Bob K. gets us started.
When writing for shows like "MASH" and "Frasier", where some jokes are directly related to specific technical areas (in this example the medical or psychiatry fields) is the writing process different? Would you consult with a field expert on a comedic storyline or specific jokes? Or do you let the comedic elements just come from the research and/or your writing sessions- leaving the comedy, so-to-speak, to the experts?
If you have to rely on experts for comedy you're in trouble.
On MASH we had Dr. Walt Dishell who was our technical advisor. We would write operating room scenes and just dummy in dialogue and send the scripts to him. He would then fill in what the surgeons might actually say. So our scripts were like:
HAWKEYE: Nurse, hand me the frabazabber.
NURSE: Yes, doctor. Oh, he’s hermaygolading.
HAWKEYE: Let’s give him 10 CC’s of Blojamin stat!
But any jokes (Hawkeye flirting, the war sucks, etc.) were in the scene before it went to advisors.
We also had a nurse on the set to make sure the doctors weren’t just stabbing each other.
But we never put any comedy burden on the advisors. That was our job.
On FRASIER, there were times when I consulted my wife who is a therapist. And I majored in Psychology at UCLA so I knew enough psycho-babble to get by on most occasions. But there were instances when we'd ask how a shrink would handle a certain situation or patient and then write the scene, again putting in the humor ourselves.
From Charles H. Bryan:
Why did I not know that B.F. Pierce was based on an actual doctor? If I knew it, I've forgotten it. FRIDAY QUESTION: Who is he?
Dr. Roger Willcox. He passed away in 2006. Here’s his obit.
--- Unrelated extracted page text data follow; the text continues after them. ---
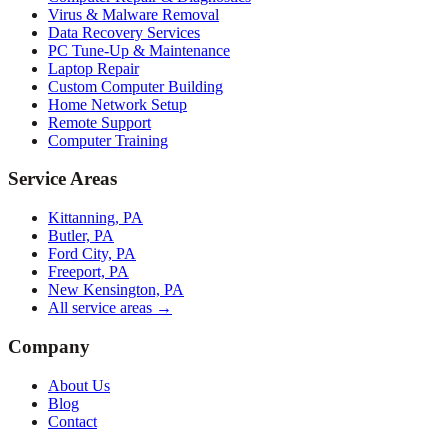
Virus & Malware Removal
Data Recovery Services
PC Tune-Up & Maintenance
Laptop Repair
Custom Computer Building
Home Network Setup
Remote Support
Computer Training
Service Areas
Kittanning, PA
Butler, PA
Ford City, PA
Freeport, PA
New Kensington, PA
All service areas →
Company
About Us
Blog
Contact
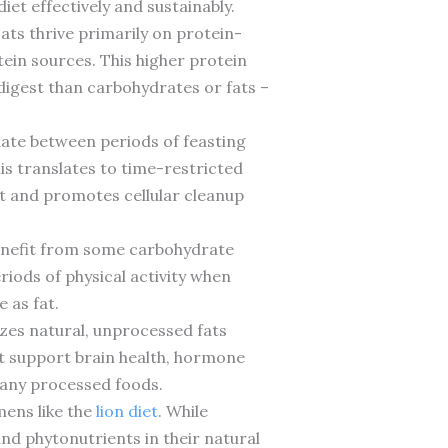
et effectively and sustainably.
ats thrive primarily on protein-
ein sources. This higher protein
digest than carbohydrates or fats –
nate between periods of feasting
his translates to time-restricted
st and promotes cellular cleanup
benefit from some carbohydrate
iods of physical activity when
 as fat.
sizes natural, unprocessed fats
hat support brain health, hormone
 many processed foods.
mens like the
lion diet
. While
and phytonutrients in their natural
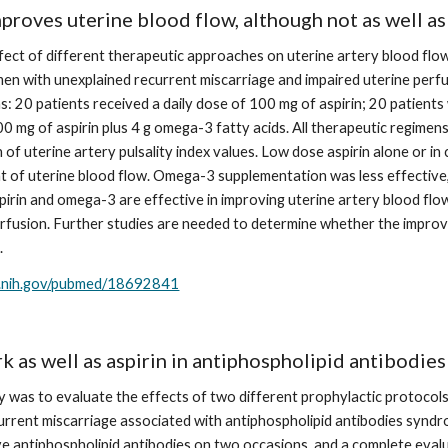
roves uterine blood flow, although not as well as
fect of different therapeutic approaches on uterine artery blood flow
men with unexplained recurrent miscarriage and impaired uterine perfu
: 20 patients received a daily dose of 100 mg of aspirin; 20 patients 
0 mg of aspirin plus 4 g omega-3 fatty acids. All therapeutic regimen
n of uterine artery pulsality index values. Low dose aspirin alone or 
of uterine blood flow. Omega-3 supplementation was less effective, as
pirin and omega-3 are effective in improving uterine artery blood flow
rfusion. Further studies are needed to determine whether the improve
.
m.nih.gov/pubmed/18692841
 as well as aspirin in antiphospholipid antibodie
y was to evaluate the effects of two different prophylactic protocols, 
current miscarriage associated with antiphospholipid antibodies syndr
ive antiphospholipid antibodies on two occasions, and a complete eva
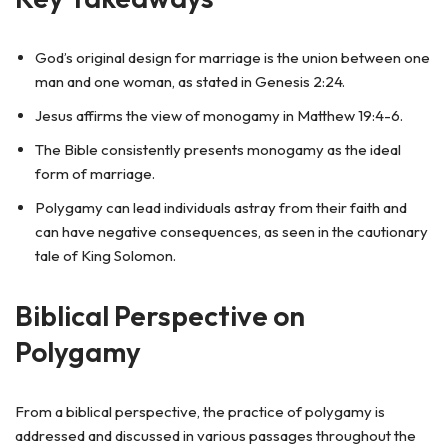
God’s original design for marriage is the union between one
man and one woman, as stated in Genesis 2:24.
Jesus affirms the view of monogamy in Matthew 19:4-6.
The Bible consistently presents monogamy as the ideal
form of marriage.
Polygamy can lead individuals astray from their faith and
can have negative consequences, as seen in the cautionary
tale of King Solomon.
Biblical Perspective on
Polygamy
From a biblical perspective, the practice of polygamy is
addressed and discussed in various passages throughout the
You’ll see what a remarkable man he was.
RSaunders has a question about Carrie Fisher:
What were her special skills as a screenwriter and as (didn't realize this) a script doctor?
She was also extremely funny and wrote great character comedy. So she didn’t pump in jokes, she just made the existing characters funnier and more interesting.
She also had great pathos. She wasn't afraid of emotional moments.
Additionally, she was fast. Lots of times when a producer needs a rewrite or polish there’s a time crunch. They’re going to start shooting next Tuesday, or they’re trying to entice an actress and would like something to show her over the weekend, etc. Carrie could knock out the pages quickly.
Finally, I think producers and directors just LIKED her and enjoyed her company. She knew the business inside and out and was a genuinely nice and entertaining person. You got a great rewrite and some fantastic Debbie Reynolds stories.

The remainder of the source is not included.